◆ SOURCE DATA:

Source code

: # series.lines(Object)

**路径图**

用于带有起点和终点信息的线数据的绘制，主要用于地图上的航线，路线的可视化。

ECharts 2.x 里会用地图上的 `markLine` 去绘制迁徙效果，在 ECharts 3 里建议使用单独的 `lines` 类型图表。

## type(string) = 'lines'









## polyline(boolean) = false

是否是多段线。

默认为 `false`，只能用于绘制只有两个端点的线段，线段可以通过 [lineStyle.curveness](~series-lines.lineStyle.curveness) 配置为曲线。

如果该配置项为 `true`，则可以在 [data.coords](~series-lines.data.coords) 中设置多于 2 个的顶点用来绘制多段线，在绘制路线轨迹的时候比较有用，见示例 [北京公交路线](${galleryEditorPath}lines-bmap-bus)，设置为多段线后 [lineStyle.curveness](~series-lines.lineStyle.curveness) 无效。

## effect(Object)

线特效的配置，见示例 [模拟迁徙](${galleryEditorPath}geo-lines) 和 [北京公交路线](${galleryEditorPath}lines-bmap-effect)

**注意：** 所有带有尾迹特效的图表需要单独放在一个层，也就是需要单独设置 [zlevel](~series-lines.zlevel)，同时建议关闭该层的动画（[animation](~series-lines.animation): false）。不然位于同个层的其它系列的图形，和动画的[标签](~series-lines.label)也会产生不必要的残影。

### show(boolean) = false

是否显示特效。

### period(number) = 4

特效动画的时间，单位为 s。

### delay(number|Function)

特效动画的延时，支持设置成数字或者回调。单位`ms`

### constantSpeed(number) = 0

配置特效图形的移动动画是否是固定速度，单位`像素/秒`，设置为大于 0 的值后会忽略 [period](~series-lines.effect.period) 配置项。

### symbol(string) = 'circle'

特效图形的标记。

◆ TASK PROMPT: Only the lines that contain the word "bmap" should be copied from the material.

◆ EXERCISE RESULT:
如果该配置项为 `true`，则可以在 [data.coords](~series-lines.data.coords) 中设置多于 2 个的顶点用来绘制多段线，在绘制路线轨迹的时候比较有用，见示例 [北京公交路线](${galleryEditorPath}lines-bmap-bus)，设置为多段线后 [lineStyle.curveness](~series-lines.lineStyle.curveness) 无效。
线特效的配置，见示例 [模拟迁徙](${galleryEditorPath}geo-lines) 和 [北京公交路线](${galleryEditorPath}lines-bmap-effect)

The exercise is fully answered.